In the past, startups raising funds in Switzerland always heard: if you’re looking for a few million Francs, that’s fine, but if you’re aiming for double-digit numbers, good luck with that. The appetite of the local players simply wasn’t that large, people said. Swiss pension funds, who manage more than CHF 800 billion combined, seemed not to care much about venture capital and didn’t understand it either, that was the handy explanation. So, financiers from the US (where pension funds invest around 5% of their assets in venture capital) and elsewhere bridged the funding gap for the lucky few startups who thereby managed to traverse the “valley of death”.
“All of a sudden, growth stage financing is en vogue in Switzerland.”
But all of a sudden, growth stage financing is en vogue in Switzerland. Swisscanto, which belongs to the largest cantonal bank ZKB, raised CHF 150 million for its growth fund in no time, mainly from pension funds. Apparently, they do care about venture capital, if the right institution offers them the right product.
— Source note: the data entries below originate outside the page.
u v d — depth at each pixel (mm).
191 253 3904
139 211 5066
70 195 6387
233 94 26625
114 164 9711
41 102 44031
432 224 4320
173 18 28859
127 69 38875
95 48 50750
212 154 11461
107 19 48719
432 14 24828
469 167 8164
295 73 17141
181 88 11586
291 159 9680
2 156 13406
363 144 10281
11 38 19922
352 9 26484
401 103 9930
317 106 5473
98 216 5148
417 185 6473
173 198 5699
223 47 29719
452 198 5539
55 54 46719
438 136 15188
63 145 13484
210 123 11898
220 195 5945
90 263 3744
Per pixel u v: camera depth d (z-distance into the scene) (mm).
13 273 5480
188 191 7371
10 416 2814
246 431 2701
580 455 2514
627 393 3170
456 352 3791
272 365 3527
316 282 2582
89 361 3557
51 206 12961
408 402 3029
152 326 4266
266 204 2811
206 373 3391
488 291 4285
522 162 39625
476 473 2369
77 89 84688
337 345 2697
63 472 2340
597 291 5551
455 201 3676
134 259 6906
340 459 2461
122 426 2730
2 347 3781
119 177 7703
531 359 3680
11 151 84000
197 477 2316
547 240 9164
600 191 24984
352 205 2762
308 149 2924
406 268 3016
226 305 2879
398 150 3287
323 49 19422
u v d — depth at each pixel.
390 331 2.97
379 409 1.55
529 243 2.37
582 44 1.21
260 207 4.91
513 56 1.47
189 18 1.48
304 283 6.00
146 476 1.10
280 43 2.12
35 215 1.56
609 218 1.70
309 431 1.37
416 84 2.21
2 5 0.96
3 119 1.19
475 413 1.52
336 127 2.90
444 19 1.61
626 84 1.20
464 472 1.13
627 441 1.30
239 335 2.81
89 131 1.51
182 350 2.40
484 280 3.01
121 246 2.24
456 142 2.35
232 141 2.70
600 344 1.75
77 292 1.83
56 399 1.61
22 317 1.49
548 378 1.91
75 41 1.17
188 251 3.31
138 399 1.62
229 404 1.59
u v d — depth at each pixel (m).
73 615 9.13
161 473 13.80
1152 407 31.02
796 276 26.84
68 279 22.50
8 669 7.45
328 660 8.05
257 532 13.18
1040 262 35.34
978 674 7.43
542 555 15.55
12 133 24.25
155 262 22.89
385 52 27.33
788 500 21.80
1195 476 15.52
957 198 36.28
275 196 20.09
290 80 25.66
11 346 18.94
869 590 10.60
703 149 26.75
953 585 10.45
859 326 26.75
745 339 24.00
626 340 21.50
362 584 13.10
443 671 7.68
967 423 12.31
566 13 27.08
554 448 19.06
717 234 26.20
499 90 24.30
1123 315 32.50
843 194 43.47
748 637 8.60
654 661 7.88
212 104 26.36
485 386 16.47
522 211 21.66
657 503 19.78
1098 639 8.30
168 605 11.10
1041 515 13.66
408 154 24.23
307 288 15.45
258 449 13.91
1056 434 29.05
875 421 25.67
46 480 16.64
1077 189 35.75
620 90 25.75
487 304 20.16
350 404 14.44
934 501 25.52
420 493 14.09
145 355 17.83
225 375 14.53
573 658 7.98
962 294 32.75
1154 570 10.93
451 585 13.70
UBS and Credit Suisse, not to be bested, push forward with the Swiss Entrepreneurs Fund. With a target size of CHF 500 million, it already gathered the first commitment of CHF 100 million, no small thing. And yet another fund wants to raise CHF 500 million or even more, the “Zukunftsfonds”. All these initiatives come on top of existing growth funds from names such as Aravis, MTIP and Swisscom Ventures.
The big wave
Some have summed up these numbers and have realized that the result is about as large as what was invested in Switzerland in 2018 in total, i.e. CHF 1.24 billion. They see a scary picture emerging, akin to Hokusai’s famous painting: a huge wave of new capital sloshing around just a few investment opportunities. Surely this must all end in a debacle, they conclude. But this line of reasoning is fundamentally wrong, on more than one count.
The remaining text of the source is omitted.